▸ EXERCISE DIRECTIONS: Given the entries below, would you transcribe exactly the lines starting at the one with "in the image." and ending at the one with "List all text", both kept, pictures omitted, nothing extra?

═══ DATASET

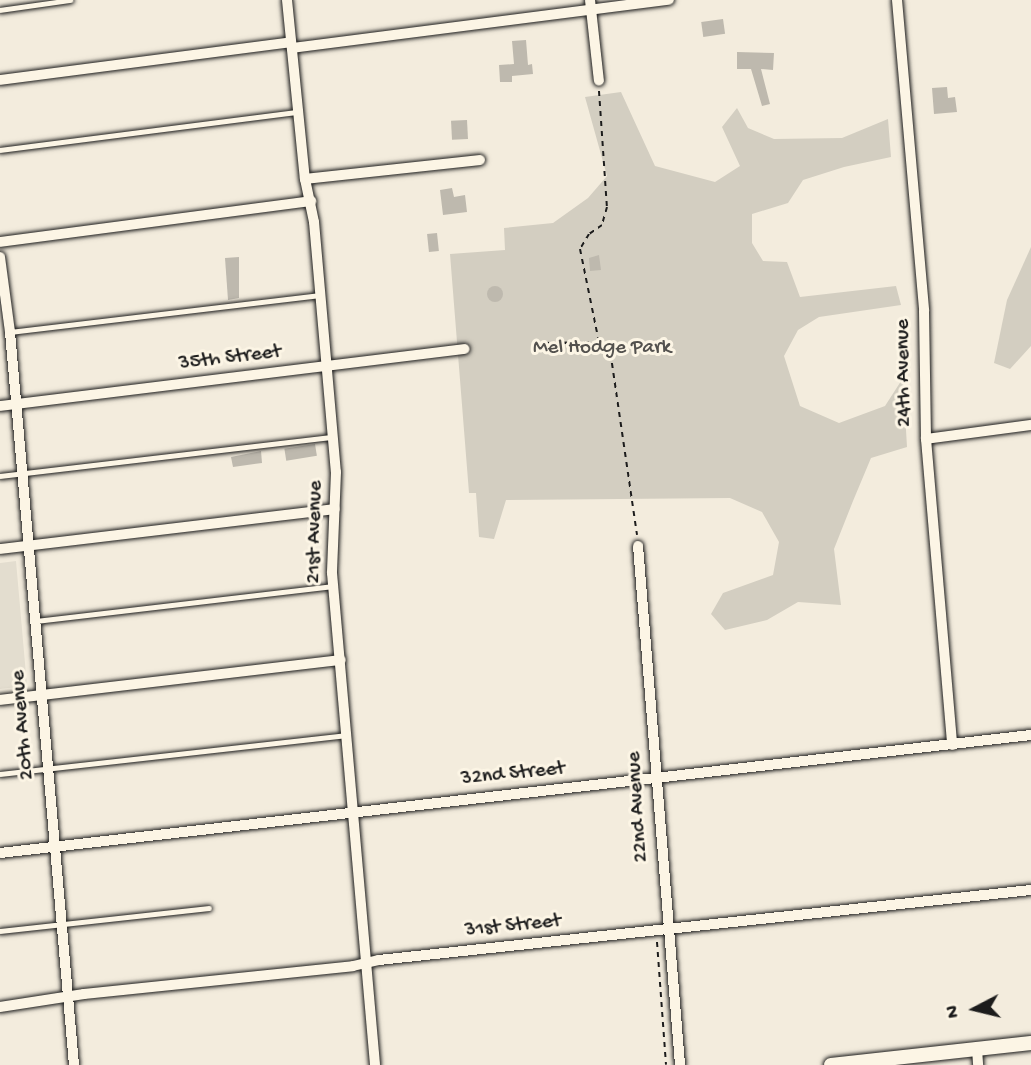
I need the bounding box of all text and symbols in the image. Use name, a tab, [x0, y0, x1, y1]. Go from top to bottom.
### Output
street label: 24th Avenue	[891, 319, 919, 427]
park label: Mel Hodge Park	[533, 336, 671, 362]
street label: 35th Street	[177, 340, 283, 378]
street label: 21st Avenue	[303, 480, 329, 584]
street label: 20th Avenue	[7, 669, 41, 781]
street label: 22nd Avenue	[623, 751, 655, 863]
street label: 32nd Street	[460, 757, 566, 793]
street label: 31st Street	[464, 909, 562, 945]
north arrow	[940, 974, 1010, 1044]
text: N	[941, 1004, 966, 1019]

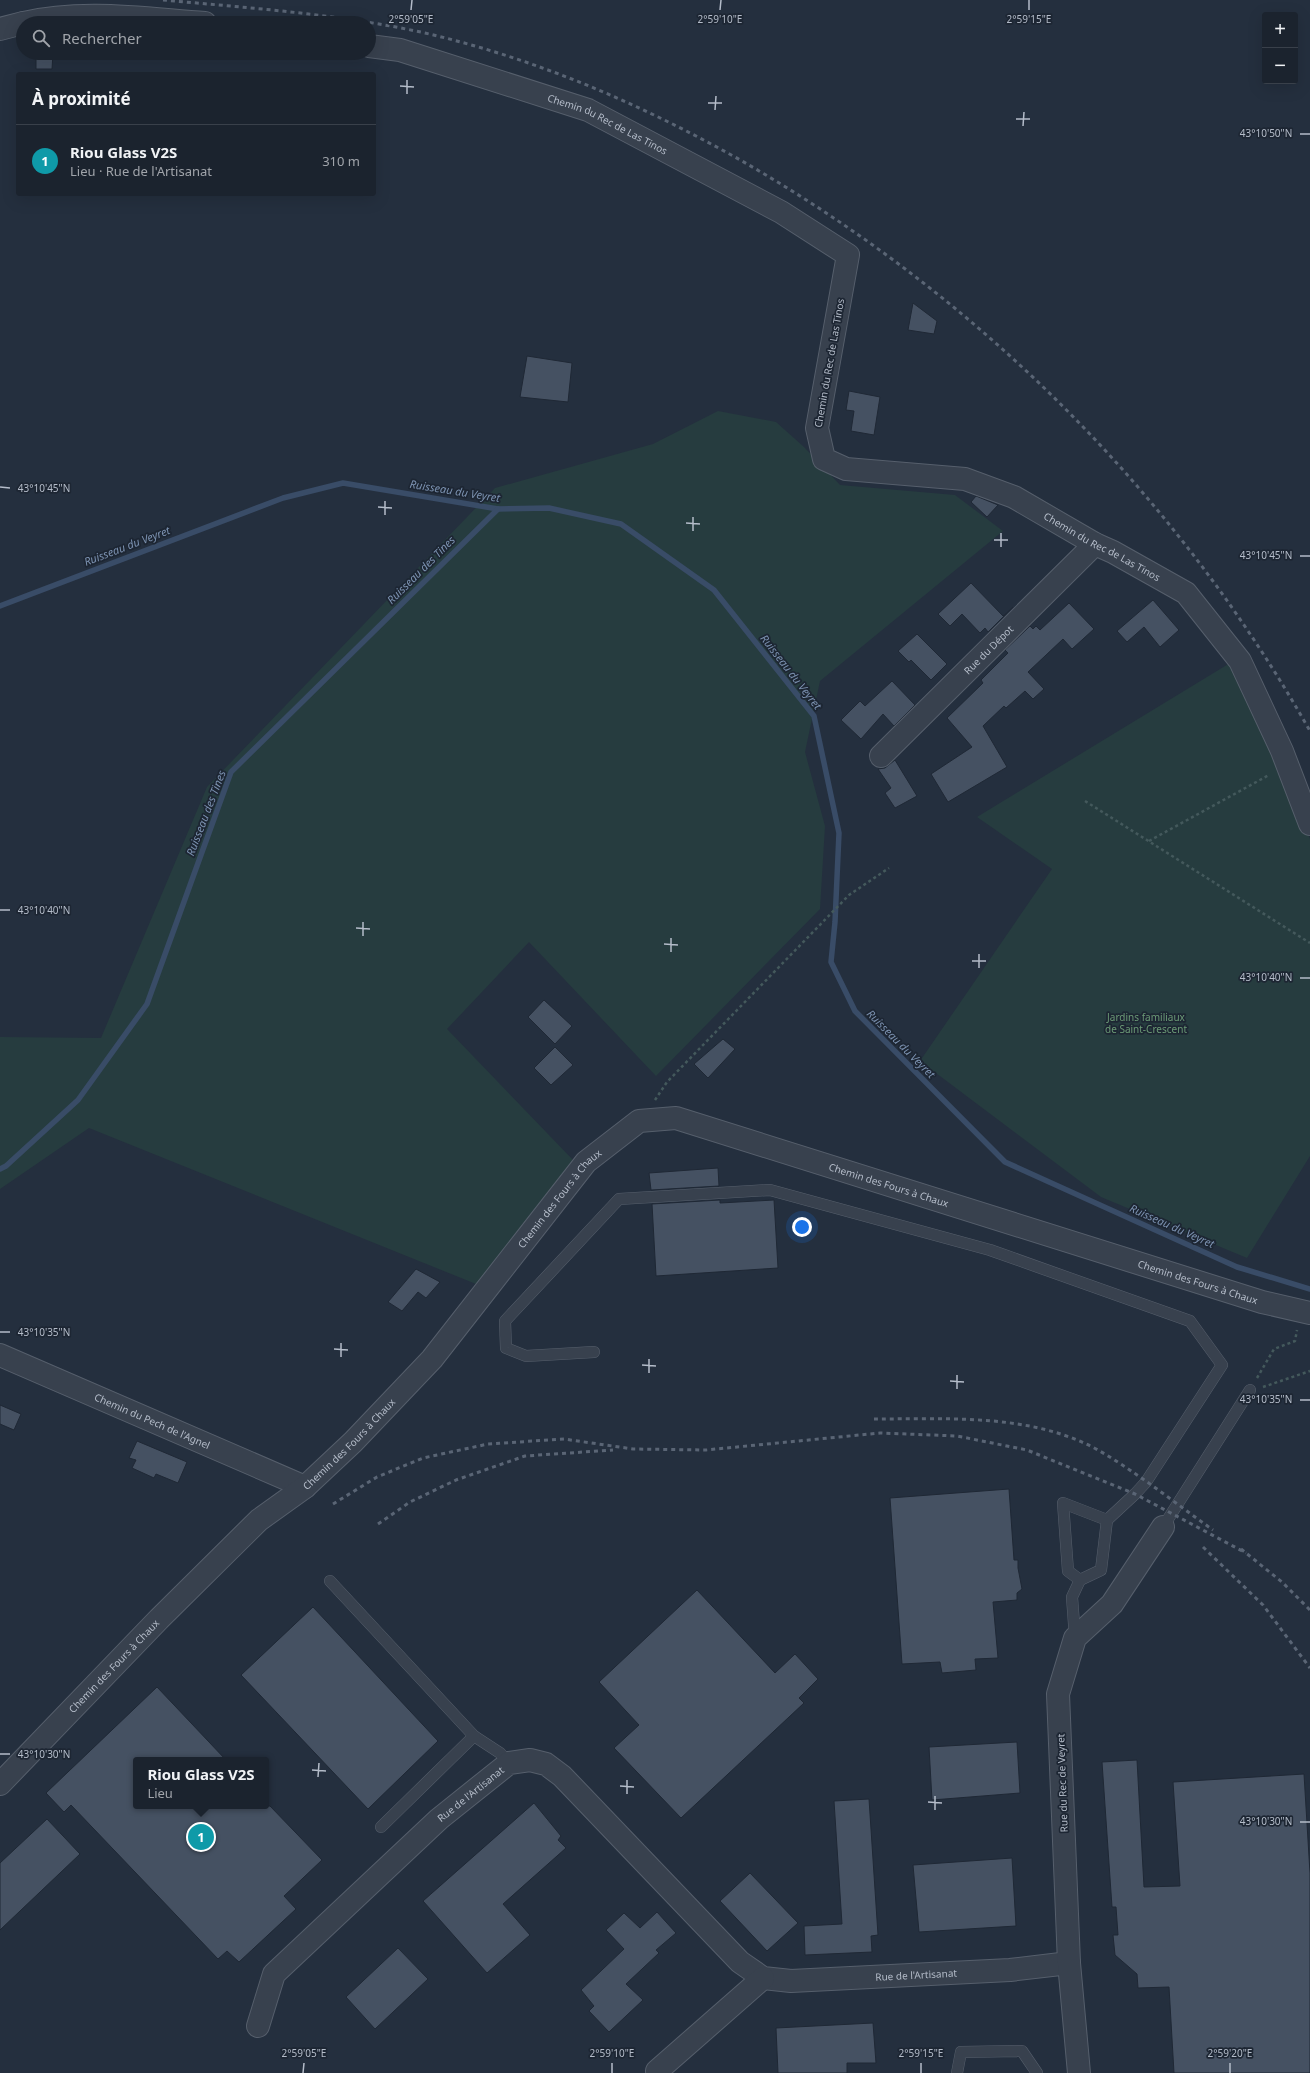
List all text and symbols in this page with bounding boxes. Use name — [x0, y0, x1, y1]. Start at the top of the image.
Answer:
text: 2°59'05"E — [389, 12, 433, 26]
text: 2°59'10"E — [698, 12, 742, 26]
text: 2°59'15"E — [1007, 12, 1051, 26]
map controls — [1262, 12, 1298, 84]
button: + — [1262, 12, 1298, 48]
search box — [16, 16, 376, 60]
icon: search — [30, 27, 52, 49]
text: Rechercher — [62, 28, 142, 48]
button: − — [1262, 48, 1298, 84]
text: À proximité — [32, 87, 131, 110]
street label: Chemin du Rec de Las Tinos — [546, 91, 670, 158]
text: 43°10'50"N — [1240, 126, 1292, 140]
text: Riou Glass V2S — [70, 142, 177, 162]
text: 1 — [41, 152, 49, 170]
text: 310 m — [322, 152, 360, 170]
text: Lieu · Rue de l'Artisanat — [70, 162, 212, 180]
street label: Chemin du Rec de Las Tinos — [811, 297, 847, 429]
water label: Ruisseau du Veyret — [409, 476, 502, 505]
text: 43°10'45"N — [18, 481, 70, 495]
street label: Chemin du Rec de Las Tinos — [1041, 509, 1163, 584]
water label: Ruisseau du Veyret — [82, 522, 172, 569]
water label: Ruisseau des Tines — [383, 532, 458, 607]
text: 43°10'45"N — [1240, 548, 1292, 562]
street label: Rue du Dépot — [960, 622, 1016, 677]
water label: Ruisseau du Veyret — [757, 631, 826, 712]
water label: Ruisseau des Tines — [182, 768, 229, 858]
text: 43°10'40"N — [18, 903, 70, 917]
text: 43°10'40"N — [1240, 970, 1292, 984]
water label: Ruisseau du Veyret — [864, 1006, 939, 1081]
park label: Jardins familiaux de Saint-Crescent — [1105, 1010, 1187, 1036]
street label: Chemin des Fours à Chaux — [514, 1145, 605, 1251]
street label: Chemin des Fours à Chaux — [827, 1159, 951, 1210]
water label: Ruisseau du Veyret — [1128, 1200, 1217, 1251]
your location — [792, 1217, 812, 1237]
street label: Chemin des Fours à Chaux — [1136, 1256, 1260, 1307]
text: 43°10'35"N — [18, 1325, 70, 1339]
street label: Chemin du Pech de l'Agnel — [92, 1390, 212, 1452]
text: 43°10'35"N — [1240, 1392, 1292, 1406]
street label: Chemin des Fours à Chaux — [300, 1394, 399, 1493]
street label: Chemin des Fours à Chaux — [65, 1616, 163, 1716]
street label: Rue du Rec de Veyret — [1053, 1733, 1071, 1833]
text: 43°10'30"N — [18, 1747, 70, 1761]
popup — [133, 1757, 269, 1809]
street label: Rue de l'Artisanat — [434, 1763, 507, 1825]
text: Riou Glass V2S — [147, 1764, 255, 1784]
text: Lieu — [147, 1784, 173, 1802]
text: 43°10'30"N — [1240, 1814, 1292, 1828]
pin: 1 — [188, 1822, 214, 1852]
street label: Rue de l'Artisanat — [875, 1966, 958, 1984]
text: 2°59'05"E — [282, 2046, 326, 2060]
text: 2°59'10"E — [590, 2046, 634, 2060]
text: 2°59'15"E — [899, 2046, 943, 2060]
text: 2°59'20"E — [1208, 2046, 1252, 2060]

══════
═══ DATASET

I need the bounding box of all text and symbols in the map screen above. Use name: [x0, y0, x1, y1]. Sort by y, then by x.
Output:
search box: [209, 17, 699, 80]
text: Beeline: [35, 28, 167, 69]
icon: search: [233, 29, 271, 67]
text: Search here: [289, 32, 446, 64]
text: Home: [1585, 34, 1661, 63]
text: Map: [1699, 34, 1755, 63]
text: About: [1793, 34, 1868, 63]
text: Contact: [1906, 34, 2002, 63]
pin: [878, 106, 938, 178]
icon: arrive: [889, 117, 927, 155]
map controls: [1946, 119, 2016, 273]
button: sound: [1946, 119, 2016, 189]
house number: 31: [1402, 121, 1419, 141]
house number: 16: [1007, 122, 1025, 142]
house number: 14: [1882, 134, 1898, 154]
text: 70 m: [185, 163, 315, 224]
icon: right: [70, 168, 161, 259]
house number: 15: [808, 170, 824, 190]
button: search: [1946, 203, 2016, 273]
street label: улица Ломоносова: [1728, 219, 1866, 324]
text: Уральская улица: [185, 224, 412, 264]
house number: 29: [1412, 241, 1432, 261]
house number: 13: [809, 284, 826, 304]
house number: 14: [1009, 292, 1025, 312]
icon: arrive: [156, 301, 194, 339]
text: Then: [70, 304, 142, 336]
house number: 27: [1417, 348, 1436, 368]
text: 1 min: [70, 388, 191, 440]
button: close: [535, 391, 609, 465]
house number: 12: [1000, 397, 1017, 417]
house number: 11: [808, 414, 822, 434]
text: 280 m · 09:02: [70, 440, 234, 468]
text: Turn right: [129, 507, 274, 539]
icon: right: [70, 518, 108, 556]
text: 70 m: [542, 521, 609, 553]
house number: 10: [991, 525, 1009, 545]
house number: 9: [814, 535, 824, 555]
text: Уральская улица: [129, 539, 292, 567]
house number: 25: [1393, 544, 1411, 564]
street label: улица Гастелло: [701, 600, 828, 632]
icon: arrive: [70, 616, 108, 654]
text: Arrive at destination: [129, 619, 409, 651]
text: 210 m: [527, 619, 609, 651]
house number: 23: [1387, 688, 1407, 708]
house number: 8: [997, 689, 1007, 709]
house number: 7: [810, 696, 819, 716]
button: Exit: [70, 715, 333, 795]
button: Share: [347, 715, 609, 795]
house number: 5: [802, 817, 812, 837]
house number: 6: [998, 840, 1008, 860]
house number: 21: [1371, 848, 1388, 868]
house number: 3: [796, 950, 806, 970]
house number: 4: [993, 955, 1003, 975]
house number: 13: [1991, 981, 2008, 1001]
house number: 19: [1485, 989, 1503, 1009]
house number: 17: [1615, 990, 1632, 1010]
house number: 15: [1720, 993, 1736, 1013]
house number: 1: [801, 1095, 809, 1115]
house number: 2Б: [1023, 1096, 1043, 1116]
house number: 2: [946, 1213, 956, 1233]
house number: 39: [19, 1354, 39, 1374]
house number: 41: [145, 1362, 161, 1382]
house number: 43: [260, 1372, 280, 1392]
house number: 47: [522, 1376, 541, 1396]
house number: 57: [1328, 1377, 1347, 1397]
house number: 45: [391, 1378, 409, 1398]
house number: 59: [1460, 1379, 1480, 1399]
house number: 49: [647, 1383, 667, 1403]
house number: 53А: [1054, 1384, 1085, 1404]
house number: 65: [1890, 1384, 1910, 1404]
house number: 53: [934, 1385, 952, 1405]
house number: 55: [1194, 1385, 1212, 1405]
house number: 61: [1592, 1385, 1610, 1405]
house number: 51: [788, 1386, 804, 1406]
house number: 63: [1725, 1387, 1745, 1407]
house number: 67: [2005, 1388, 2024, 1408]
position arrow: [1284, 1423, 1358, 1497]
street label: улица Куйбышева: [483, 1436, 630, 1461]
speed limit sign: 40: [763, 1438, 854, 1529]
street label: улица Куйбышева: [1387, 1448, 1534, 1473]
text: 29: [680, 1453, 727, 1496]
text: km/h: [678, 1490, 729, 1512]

══════
═══ DATASET

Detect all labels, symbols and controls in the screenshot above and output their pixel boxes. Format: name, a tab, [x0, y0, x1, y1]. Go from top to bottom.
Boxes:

══════

▸ EXERCISE RESPONSE:
I need the bounding box of all text and symbols in the image. Use name, a tab, [x0, y0, x1, y1]. Go from top to bottom.
### Output
street label: 24th Avenue	[891, 319, 919, 427]
park label: Mel Hodge Park	[533, 336, 671, 362]
street label: 35th Street	[177, 340, 283, 378]
street label: 21st Avenue	[303, 480, 329, 584]
street label: 20th Avenue	[7, 669, 41, 781]
street label: 22nd Avenue	[623, 751, 655, 863]
street label: 32nd Street	[460, 757, 566, 793]
street label: 31st Street	[464, 909, 562, 945]
north arrow	[940, 974, 1010, 1044]
text: N	[941, 1004, 966, 1019]

List all text and symbols in this page with bounding boxes. Use name — [x0, y0, x1, y1]. Start at the top of the image.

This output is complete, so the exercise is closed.